Arabie Serge Lutens parfum - un parfum pour homme et femme 2000

 

 

 

C’est pour Naomi Goodsir que Bertrand Duchaufour revisite, en 2014, l’oriental ambré fleuri. Je l’ai déjà évoqué à plusieurs reprises mais « Or du Sérail » m’apparait comme une telle réussite que je me devais d’y revenir dans ce sujet sur cette famille orientale car il est, à n’en pas douter, l’un de mes préférés sur le marché actuellement. Le départ est vraiment surprenant car, si on y retrouve la mandarine, souvent présente dans ce genre de créations, elle est associée à des notes de mangue. Le coeur, construit autour de l’ylang ylang et du maté est arrondi de notes de géranium et de rhum. Quand au fond, il est, bien évidemment ambré et vanillé avec des notes de cèdre, de tabac et de ciste mais je trouve que le tabac lui donne quelque chose de cuiré et diaboliquement élégant. Lorsqu’on le découvre, « Or du Sérail » semble un oriental ambré fleuri classique mais, très vite, sur la peau, il prend des accents complètement inédits. Rond et dense, il me surprend, me donne envie de le sentir, de le re-sentir. Je ne pourrais vraisemblablement pas le porter mais je reconnais que je ne le trouve jamais entêtant et que j’aime son côté « cire d’abeille » qui lui donne quelque chose de vraiment singulier. C’est un oriental d’une modernité indéniable mais également d’une grande élégance. J’insiste beaucoup sur ce parfum mais il faut vraiment le découvrir.
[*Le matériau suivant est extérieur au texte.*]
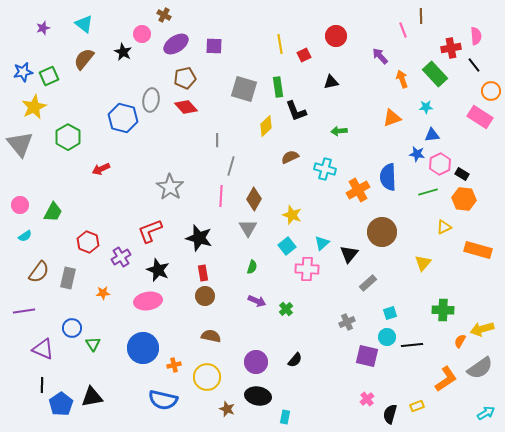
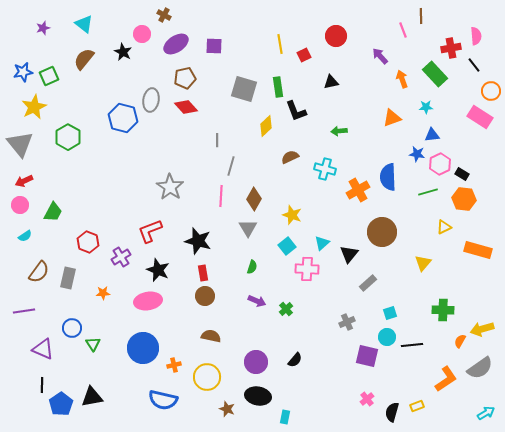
red arrow at (101, 169): moved 77 px left, 12 px down
black star at (199, 238): moved 1 px left, 3 px down
black semicircle at (390, 414): moved 2 px right, 2 px up
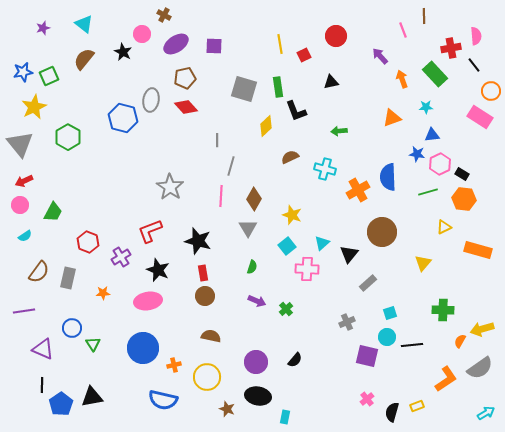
brown line at (421, 16): moved 3 px right
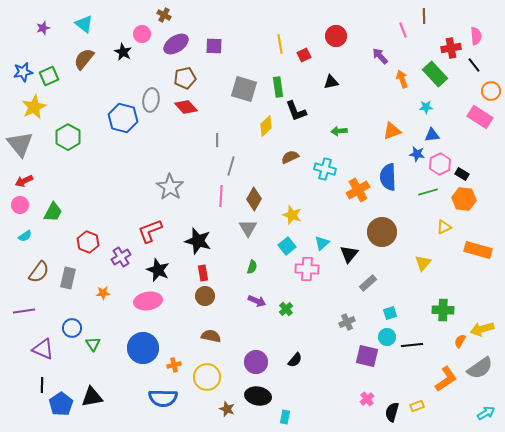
orange triangle at (392, 118): moved 13 px down
blue semicircle at (163, 400): moved 2 px up; rotated 12 degrees counterclockwise
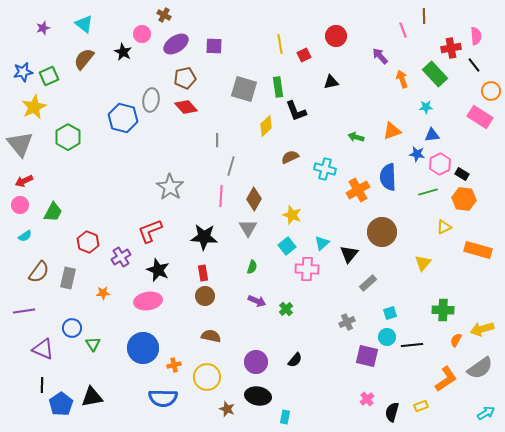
green arrow at (339, 131): moved 17 px right, 6 px down; rotated 21 degrees clockwise
black star at (198, 241): moved 6 px right, 4 px up; rotated 12 degrees counterclockwise
orange semicircle at (460, 341): moved 4 px left, 1 px up
yellow rectangle at (417, 406): moved 4 px right
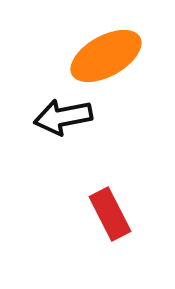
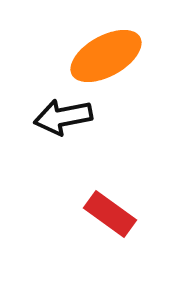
red rectangle: rotated 27 degrees counterclockwise
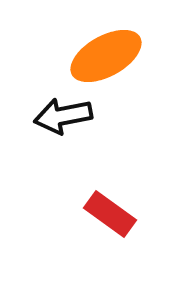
black arrow: moved 1 px up
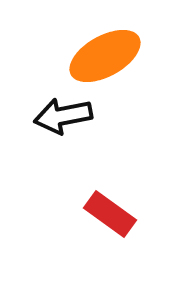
orange ellipse: moved 1 px left
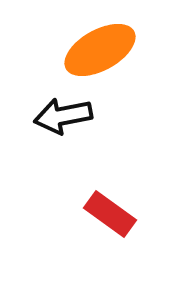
orange ellipse: moved 5 px left, 6 px up
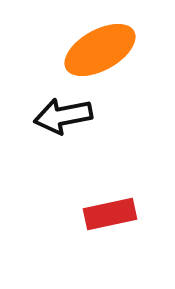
red rectangle: rotated 48 degrees counterclockwise
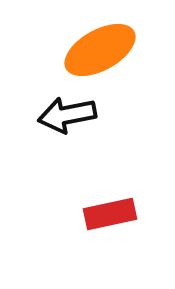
black arrow: moved 4 px right, 1 px up
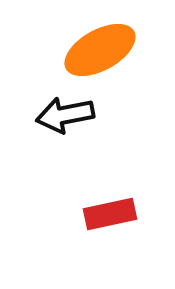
black arrow: moved 2 px left
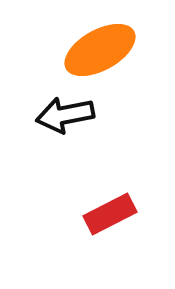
red rectangle: rotated 15 degrees counterclockwise
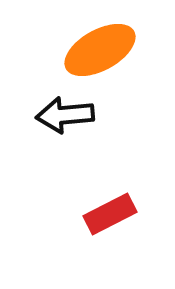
black arrow: rotated 6 degrees clockwise
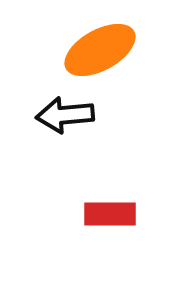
red rectangle: rotated 27 degrees clockwise
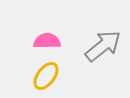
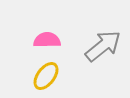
pink semicircle: moved 1 px up
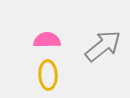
yellow ellipse: moved 2 px right, 1 px up; rotated 40 degrees counterclockwise
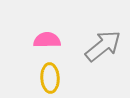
yellow ellipse: moved 2 px right, 3 px down
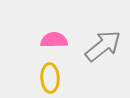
pink semicircle: moved 7 px right
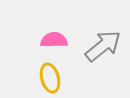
yellow ellipse: rotated 12 degrees counterclockwise
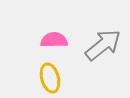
gray arrow: moved 1 px up
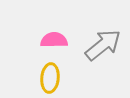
yellow ellipse: rotated 20 degrees clockwise
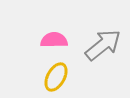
yellow ellipse: moved 6 px right, 1 px up; rotated 24 degrees clockwise
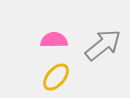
yellow ellipse: rotated 12 degrees clockwise
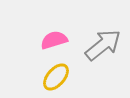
pink semicircle: rotated 16 degrees counterclockwise
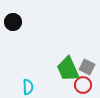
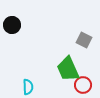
black circle: moved 1 px left, 3 px down
gray square: moved 3 px left, 27 px up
Or du Serail Naomi Goodsir parfum - un parfum pour homme et femme 2014

 

 

Finalement, j’avais plus de choses à dire sur les orientaux que je n’aurai cru. Si l’aime les sentir, et encore récemment j’ai eu du plaisir à découvrir « Rouge Hermès » que je ne connaissais pas, si je les apprécie sur les autres, je ne pourrais pas les porter. Je suis très convaincu que cette famille olfactive continuera d’avoir ses adeptes car il y a un côté envoûtant dans toutes ces créations. Pour ma part, les parfums orientaux ne me conviennent pas en cette période de ma vie mais qui sait, peut-être qu’un jour j’y reviendrai. En tout cas, c’est une famille qui compte nombre de merveilles de la parfumerie et il me fallait absolument parler de quelques unes.